- **EXERCISE BRIEF**
Would you reproduce exactly the lines below from the one holding "- Password: #Danyal78002" through the one holding "- **User Authentication:**", inclusive, and no others?

□ □ □ □ □ □ □

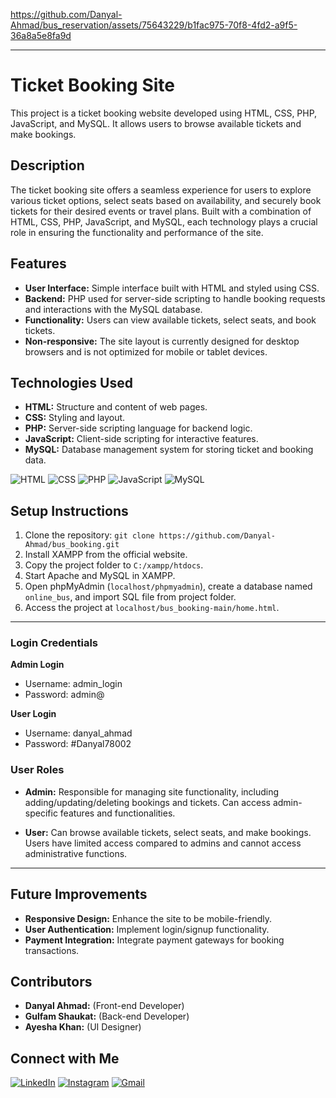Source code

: 
https://github.com/Danyal-Ahmad/bus_reservation/assets/75643229/b1fac975-70f8-4fd2-a9f5-36a8a5e8fa9d

---
# Ticket Booking Site
This project is a ticket booking website developed using HTML, CSS, PHP, JavaScript, and MySQL. It allows users to browse available tickets and make bookings.

## Description

The ticket booking site offers a seamless experience for users to explore various ticket options, select seats based on availability, and securely book tickets for their desired events or travel plans. Built with a combination of HTML, CSS, PHP, JavaScript, and MySQL, each technology plays a crucial role in ensuring the functionality and performance of the site.

## Features

- **User Interface:** Simple interface built with HTML and styled using CSS.
- **Backend:** PHP used for server-side scripting to handle booking requests and interactions with the MySQL database.
- **Functionality:** Users can view available tickets, select seats, and book tickets.
- **Non-responsive:** The site layout is currently designed for desktop browsers and is not optimized for mobile or tablet devices.

## Technologies Used

- **HTML:** Structure and content of web pages.
- **CSS:** Styling and layout.
- **PHP:** Server-side scripting language for backend logic.
- **JavaScript:** Client-side scripting for interactive features.
- **MySQL:** Database management system for storing ticket and booking data.

![HTML](https://img.shields.io/badge/HTML5-E34F26?logo=html5&logoColor=white) 
![CSS](https://img.shields.io/badge/CSS-1572B6?logo=css3&logoColor=white) 
![PHP](https://img.shields.io/badge/PHP-777BB4?logo=php&logoColor=white)
![JavaScript](https://img.shields.io/badge/JavaScript-F7DF1E?logo=javascript&logoColor=black)
![MySQL](https://img.shields.io/badge/MySQL-4479A1?logo=mysql&logoColor=white)

## Setup Instructions

1. Clone the repository: `git clone https://github.com/Danyal-Ahmad/bus_booking.git`
2. Install XAMPP from the official website.
3. Copy the project folder to `C:/xampp/htdocs`.
4. Start Apache and MySQL in XAMPP.
5. Open phpMyAdmin (`localhost/phpmyadmin`), create a database named `online_bus`, and import SQL file from project folder.
6. Access the project at `localhost/bus_booking-main/home.html`.

---

### Login Credentials

**Admin Login**
- Username: admin_login
- Password: admin@

**User Login**
- Username: danyal_ahmad
- Password: #Danyal78002

### User Roles

- **Admin:** Responsible for managing site functionality, including adding/updating/deleting bookings and tickets. Can access admin-specific features and functionalities.
  
- **User:** Can browse available tickets, select seats, and make bookings. Users have limited access compared to admins and cannot access administrative functions.
---

## Future Improvements

- **Responsive Design:** Enhance the site to be mobile-friendly.
- **User Authentication:** Implement login/signup functionality.
- **Payment Integration:** Integrate payment gateways for booking transactions.

## Contributors

- **Danyal Ahmad:** (Front-end Developer)
- **Gulfam Shaukat:** (Back-end Developer)
- **Ayesha Khan:** (UI Designer)


## Connect with Me

[![LinkedIn](https://img.shields.io/badge/LinkedIn-0077B5?logo=linkedin&logoColor=white)](https://pk.linkedin.com/in/danyal-ahmaad)
[![Instagram](https://img.shields.io/badge/Instagram-E4405F?logo=instagram&logoColor=white)](https://www.instagram.com/denial_khxn/)
[![Gmail](https://img.shields.io/badge/Gmail-D14836?logo=gmail&logoColor=white)](mailto:danyalahmaad.pjb@gmail.com)

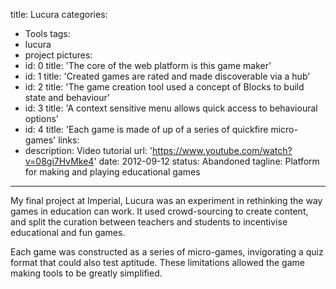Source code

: title: Lucura
categories:
  - Tools
tags:
  - lucura
  - project
pictures:
  - id: 0
    title: 'The core of the web platform is this game maker'
  - id: 1
    title: 'Created games are rated and made discoverable via a hub'
  - id: 2
    title: 'The game creation tool used a concept of Blocks to build state and behaviour'
  - id: 3
    title: 'A context sensitive menu allows quick access to behavioural options'
  - id: 4
    title: 'Each game is made of up of a series of quickfire micro-games'
links:
  - description: Video tutorial
    url: 'https://www.youtube.com/watch?v=08gi7HvMke4'
date: 2012-09-12
status: Abandoned
tagline: Platform for making and playing educational games
---

My final project at Imperial, Lucura was an experiment in rethinking the way games in education can work. It used crowd-sourcing to create content, and split the curation between teachers and students to incentivise educational and fun games.

Each game was constructed as a series of micro-games, invigorating a quiz format that could also test aptitude. These limitations allowed the game making tools to be greatly simplified.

□ □ □ □ □ □ □

- **TASK OUTPUT**
- Password: #Danyal78002

### User Roles

- **Admin:** Responsible for managing site functionality, including adding/updating/deleting bookings and tickets. Can access admin-specific features and functionalities.
  
- **User:** Can browse available tickets, select seats, and make bookings. Users have limited access compared to admins and cannot access administrative functions.
---

## Future Improvements

- **Responsive Design:** Enhance the site to be mobile-friendly.
- **User Authentication:** Implement login/signup functionality.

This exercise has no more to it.